When you go: Airfare ranges from $400 to $2000 roundtrip to Rio from New York, Miami or Los Angeles, depending on season and how good a discount ticket you can find. High season is December and January plus mid-June to mid-August. Fares for members of the Brazil American Cultural Center can dip below $400 roundtrip from NYC to Rio. See www.idainc.org/bacc. These fare are so changeable you must do your own research, a piece of cake on-line. Plug 'cheap South American airfares' into your favorite search engine and spend the rest of the afternoon browsing.
Hotels: Brazil's old gold mining towns are a dream world of spacious pousadas in elegant mansions jammed with antiques along with a TV and refrigerator, usually including a sumptuous Brazilian smorgasbord breakfast: three juices, five fruits, three cakes, ham and cheese, café and much more. Prices run from $20 to $40 for a double. Over $40 will rate five stars.
Sao Joao del Rei: I heartily recommend the Pousado Casarao (3371-7447, fax 3371-1224, Rua Ribeira Bastos 94), a perfectly preserved mansion with fabulous antiques, views, turbo fans, wonderful staff, great breakfast and a swimming pool, $25. A slightly more expensive place is the immaculate and new Pousado do Bispo (3371-8844, firstname.lastname@example.org, Beco do Bispo 93) with nice A/C rooms and pool. The modern four-star Hotel Ponte Real (3371-7000, Avenida Eduardo Magalhaes 254) is $40 to $50.
Tiradantes: More expensive overall but offers six pousados ranging from $20 to $95 and is home to on of Brazil's best hotels for $140, the Hotel Solar da Ponte (3355-1255, fax 3355-1201, Praca Merces).

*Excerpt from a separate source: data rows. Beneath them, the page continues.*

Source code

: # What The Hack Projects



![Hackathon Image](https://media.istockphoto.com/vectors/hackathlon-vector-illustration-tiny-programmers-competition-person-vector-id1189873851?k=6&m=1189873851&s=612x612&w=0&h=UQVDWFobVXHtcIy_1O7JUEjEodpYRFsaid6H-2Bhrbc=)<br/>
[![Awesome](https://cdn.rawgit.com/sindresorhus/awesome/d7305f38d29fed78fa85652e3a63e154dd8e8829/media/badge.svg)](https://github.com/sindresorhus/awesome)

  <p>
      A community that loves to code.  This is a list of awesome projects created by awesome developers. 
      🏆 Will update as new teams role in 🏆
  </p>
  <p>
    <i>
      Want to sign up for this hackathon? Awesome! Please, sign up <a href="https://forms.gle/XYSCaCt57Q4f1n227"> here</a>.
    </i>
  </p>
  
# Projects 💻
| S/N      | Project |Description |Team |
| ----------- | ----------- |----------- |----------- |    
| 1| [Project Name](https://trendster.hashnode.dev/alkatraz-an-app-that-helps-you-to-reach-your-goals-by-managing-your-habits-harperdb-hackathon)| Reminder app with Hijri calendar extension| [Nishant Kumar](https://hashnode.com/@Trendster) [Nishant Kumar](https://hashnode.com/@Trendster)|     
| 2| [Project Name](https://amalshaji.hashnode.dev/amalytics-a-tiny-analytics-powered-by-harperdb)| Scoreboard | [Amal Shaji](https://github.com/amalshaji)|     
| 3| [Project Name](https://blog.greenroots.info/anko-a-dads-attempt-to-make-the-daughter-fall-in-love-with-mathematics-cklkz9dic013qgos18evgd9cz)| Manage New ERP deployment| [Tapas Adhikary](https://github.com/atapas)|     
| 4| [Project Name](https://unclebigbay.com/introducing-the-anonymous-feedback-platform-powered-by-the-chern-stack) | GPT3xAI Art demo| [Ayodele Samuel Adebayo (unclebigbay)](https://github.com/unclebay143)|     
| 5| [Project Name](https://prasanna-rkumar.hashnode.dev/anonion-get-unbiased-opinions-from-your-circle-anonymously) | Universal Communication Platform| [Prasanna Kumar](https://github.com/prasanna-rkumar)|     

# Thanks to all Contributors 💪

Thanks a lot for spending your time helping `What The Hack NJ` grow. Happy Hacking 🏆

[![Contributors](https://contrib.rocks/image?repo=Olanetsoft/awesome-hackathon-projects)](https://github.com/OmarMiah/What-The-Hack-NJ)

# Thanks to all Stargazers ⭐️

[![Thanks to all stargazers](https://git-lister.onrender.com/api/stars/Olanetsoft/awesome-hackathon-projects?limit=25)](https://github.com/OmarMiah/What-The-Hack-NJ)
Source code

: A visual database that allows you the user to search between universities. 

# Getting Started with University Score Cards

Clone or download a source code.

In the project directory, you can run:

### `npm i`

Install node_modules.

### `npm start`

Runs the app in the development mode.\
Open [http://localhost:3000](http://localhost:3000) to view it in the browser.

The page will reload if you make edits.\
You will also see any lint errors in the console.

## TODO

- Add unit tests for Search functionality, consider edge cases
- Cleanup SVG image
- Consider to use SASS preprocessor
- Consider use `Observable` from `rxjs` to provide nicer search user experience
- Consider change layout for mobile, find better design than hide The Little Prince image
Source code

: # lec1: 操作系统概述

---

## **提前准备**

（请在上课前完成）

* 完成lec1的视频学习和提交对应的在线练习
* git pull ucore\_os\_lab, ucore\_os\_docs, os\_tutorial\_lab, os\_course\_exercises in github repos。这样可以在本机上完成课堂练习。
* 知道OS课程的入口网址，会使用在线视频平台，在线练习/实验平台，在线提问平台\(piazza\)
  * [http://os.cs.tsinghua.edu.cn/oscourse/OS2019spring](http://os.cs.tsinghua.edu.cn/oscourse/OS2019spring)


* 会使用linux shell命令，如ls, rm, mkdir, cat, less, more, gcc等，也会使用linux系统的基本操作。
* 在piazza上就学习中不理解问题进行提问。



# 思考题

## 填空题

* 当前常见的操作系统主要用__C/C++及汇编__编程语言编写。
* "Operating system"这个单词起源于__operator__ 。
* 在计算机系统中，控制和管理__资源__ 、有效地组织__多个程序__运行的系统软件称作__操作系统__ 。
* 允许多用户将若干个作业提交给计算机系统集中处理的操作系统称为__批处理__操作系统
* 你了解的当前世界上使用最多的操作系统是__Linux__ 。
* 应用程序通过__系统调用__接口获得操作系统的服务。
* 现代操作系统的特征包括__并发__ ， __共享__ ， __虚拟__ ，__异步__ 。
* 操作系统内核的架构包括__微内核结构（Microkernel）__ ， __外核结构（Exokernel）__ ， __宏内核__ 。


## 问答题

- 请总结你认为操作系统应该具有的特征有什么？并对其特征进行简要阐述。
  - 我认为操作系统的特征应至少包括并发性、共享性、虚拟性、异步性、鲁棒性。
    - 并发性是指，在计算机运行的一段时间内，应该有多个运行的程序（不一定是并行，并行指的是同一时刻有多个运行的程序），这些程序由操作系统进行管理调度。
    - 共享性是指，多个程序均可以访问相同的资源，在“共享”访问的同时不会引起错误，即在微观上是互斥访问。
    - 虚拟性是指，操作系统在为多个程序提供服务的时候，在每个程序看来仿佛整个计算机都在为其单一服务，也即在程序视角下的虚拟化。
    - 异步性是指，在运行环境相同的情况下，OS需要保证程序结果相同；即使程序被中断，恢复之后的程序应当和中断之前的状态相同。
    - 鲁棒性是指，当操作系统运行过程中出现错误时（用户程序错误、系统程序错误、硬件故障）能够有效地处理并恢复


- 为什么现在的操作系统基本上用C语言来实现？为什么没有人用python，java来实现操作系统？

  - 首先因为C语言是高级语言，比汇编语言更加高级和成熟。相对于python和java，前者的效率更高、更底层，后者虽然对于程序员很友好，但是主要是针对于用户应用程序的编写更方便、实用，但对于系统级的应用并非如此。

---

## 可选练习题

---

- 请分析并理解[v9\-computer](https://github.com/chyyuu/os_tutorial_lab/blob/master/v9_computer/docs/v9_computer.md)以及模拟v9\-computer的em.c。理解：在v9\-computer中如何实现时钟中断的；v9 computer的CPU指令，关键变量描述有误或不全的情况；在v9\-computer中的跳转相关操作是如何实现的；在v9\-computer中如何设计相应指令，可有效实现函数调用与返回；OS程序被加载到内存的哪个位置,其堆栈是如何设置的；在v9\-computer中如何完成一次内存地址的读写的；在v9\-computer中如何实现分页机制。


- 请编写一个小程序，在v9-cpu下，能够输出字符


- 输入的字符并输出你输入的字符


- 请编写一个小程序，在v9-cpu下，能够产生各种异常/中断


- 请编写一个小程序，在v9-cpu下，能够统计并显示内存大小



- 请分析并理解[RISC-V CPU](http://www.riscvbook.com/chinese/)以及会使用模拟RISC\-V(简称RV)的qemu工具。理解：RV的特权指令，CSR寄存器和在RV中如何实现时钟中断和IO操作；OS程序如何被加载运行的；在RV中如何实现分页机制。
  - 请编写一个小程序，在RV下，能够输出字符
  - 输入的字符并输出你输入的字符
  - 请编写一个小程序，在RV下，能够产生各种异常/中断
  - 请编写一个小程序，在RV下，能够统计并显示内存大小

Ouro Preto: The very best deal is Pousado Sao Francisco (3551-3456, Rua Padre Jose Marcos Penna 202) with exceptional views and ultra-nice staff, apts $20-30 including breakfast. But then most Ouro Preto pousados and hotels have incredible views. My favorite is Pouso do Chico Rei (3551-1274, Rua Brigadiero Mosquiera 90) with nice doubles and lots of antiques, $45. The Solar NS do Rosario Hotel (3551-5200, fax 3551-4288, email@example.com, Rua Getulio Vargas 270) is five-stars and offers its own gold mine, $120.
Restaurants: The only consideration is price because the food is uniformly superb. Prices range from $2 for lunch to as much as you want to spend for dinner, up to $20. But avoid the abominable Brazilian wines.